Depois de JOURNAL D’UN CURÉ DE CAMPAGNE, MOUCHETTE marca um novo encontro entre Robert Bresson e Georges Bernanos: Nouvelle Histoire de Mouchette é o ponto de partida do argumento à volta da personagem de Mouchette. “A Mouchette de Bresson é muito mais dele do que de Bernanos e apresenta óbvios parentescos com a Marie de AU HASARD BALTHAZAR… (para não falar do burro) e até com a futura ‘femme douce’” (João Bénard da Costa). Um filme desesperado e belíssimo.

21/02/2015, 21h30 | Sala M. Félix Ribeiro
Robert Bresson, Uma Aventura Interior

Em colaboração com a Filmoteca Española
LE PROCÈS DE JEANNE D’ARC
de Robert Bresson
com Florence Carrez, Jean-Claude Fourneau, Roger Honorat
França, 1962 - 64 min
legendado eletronicamente em português | M/12

A história de Joana d’Arc revista através dos seus elementos “burocráticos” (e por isso o filme se chama o “processo” e não, como em Dreyer, a “paixão”), tendo-se Bresson servido dos registos escritos do julgamento para escrever o seu argumento. É um dos melhores filmes do cineasta, mas também um dos menos vistos – provavelmente porque a frieza analítica de Bresson elide todo o romantismo que caracteriza a maior parte das abordagens cinematográficas da figura de Joana d’Arc. “Vejo-a como um ser superior. Mais do que os milagres, Joana convence-nos da existência desse mundo em que penetrava com prodigiosa facilidade” (Robert Bresson).

23/02/2015, 21h30 | Sala M. Félix Ribeiro
Robert Bresson, Uma Aventura Interior

Em colaboração com a Filmoteca Española
UNE FEMME DOUCE
Uma Mulher Meiga
de Robert Bresson
com Dominique Sanda, Guy Francis, Jane Lorre
França, 1969 - 88 min
legendado eletronicamente em português | M/12

Primeira das duas adaptações que Bresson fez de Dostoievski e o seu primeiro filme a cores. UNE FEMME DOUCE é a história de um casal e dos mal entendidos que levam a uma tragédia. A rotina, o cansaço, a fatal banalidade do dia a dia, levam a mulher a tentar matar o marido, para depois se tornar uma apagada e submissa “mulher objeto”, acabando por se suicidar. Primeiro filme de Dominique Sanda, um dos raros “modelos” de Bresson a transformar-se numa vedeta de cinema. “O filme é quase uma exposição da estética de Bresson, um pouco o equivalente fílmico do seu livro Notes sur le Cinématographe.
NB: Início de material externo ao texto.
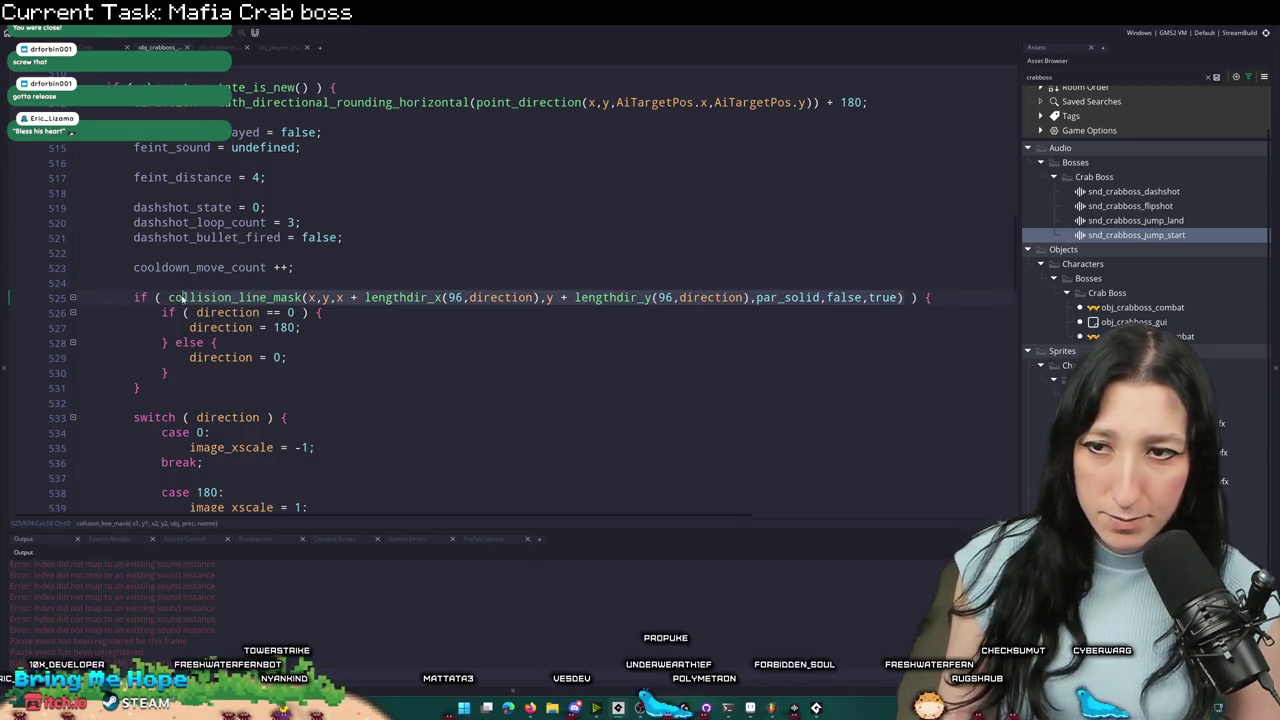
click(917, 297)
Se juntarmos esse carácter à necrofilia da obra teremos algumas razões para medir a sua ambiguidade” (João Bénard da Costa).
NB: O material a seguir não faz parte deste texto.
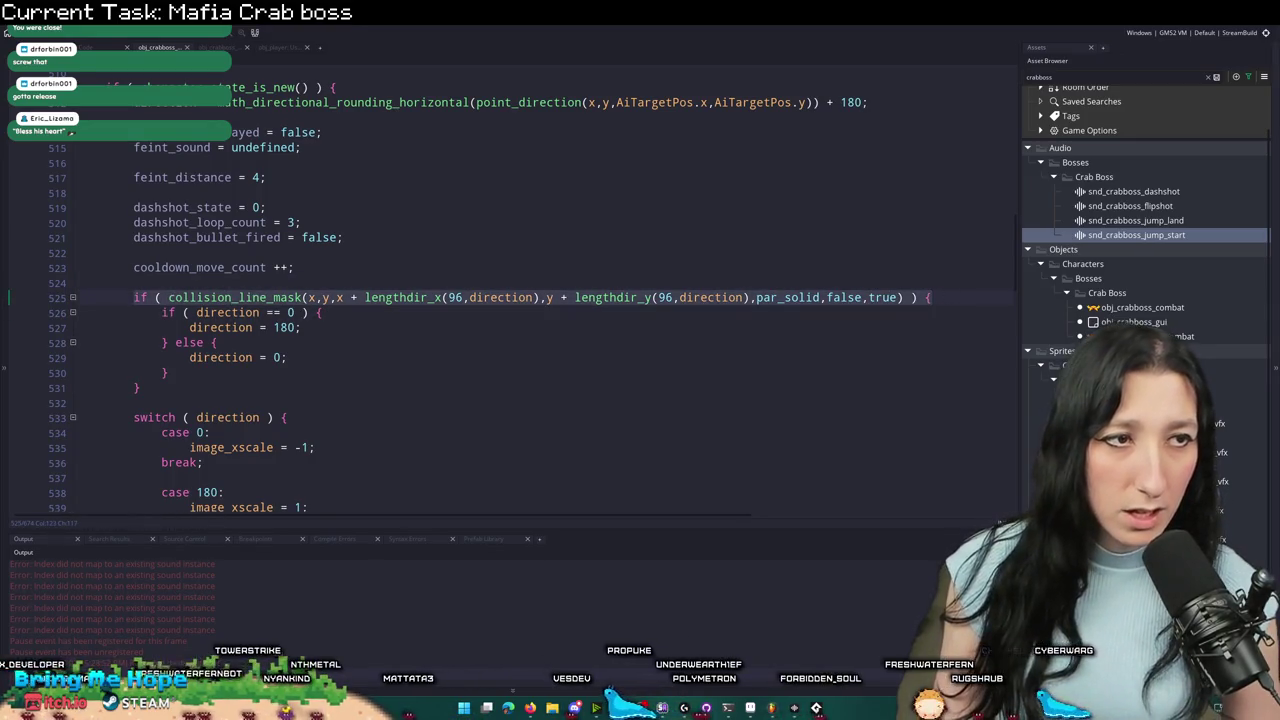
scroll(123, 385, up, 6)
scroll(353, 364, up, 5)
24/02/2015, 15h30 | Sala M. Félix Ribeiro
Robert Bresson, Uma Aventura Interior

Em colaboração com a Filmoteca Española
UNE FEMME DOUCE
Uma Mulher Meiga
de Robert Bresson
com Dominique Sanda, Guy Francis, Jane Lorre
França, 1969 - 88 min
legendado eletronicamente em português | M/12

Primeira das duas adaptações que Bresson fez de Dostoievski e o seu primeiro filme a cores. UNE FEMME DOUCE é a história de um casal e dos mal entendidos que levam a uma tragédia. A rotina, o cansaço, a fatal banalidade do dia a dia, levam a mulher a tentar matar o marido, para depois se tornar uma apagada e submissa “mulher objeto”, acabando por se suicidar. Primeiro filme de Dominique Sanda, um dos raros “modelos” de Bresson a transformar-se numa vedeta de cinema. “O filme é quase uma exposição da estética de Bresson, um pouco o equivalente fílmico do seu livro Notes sur le Cinématographe. Se juntarmos esse carácter à necrofilia da obra teremos algumas razões para medir a sua ambiguidade” (João Bénard da Costa).

24/02/2015, 21h30 | Sala M. Félix Ribeiro
Robert Bresson, Uma Aventura Interior

Em colaboração com a Filmoteca Española
QUATRE NUITS D’UN RÊVEUR
Quatro Noites de um Sonhador
de Robert Bresson
com Isabelle Weingarten, Guillaume des Forêts, Maurice Monnoyer
França, 1971 - 90 min
legendado eletronicamente em português | M/12

O “sonhador” é Jacques, um jovem pintor sem grandes ambições que “por acaso” se depara com Marthe no preciso momento em que esta se prepara para se suicidar, na Pont-Neuf, em Paris. Gradualmente ele descobre que, naquela noite, Marthe esperava alguém que nunca veio. Jacques, nas duas noites seguintes, apaixona-se por Marthe. Na quarta noite, o rapaz por quem ela tinha esperado acaba por aparecer. Argumento que nasce de Noites Brancas de Dostoievski e pelo qual Bresson entra na noite de Paris, observa os amantes numa vida ‘moderna’ e as suas vidas que fluem num mesmo mover das águas noturnas do rio Sena. "Um pleno momento de felicidade, […] será isto pouco para a vida de um homem?".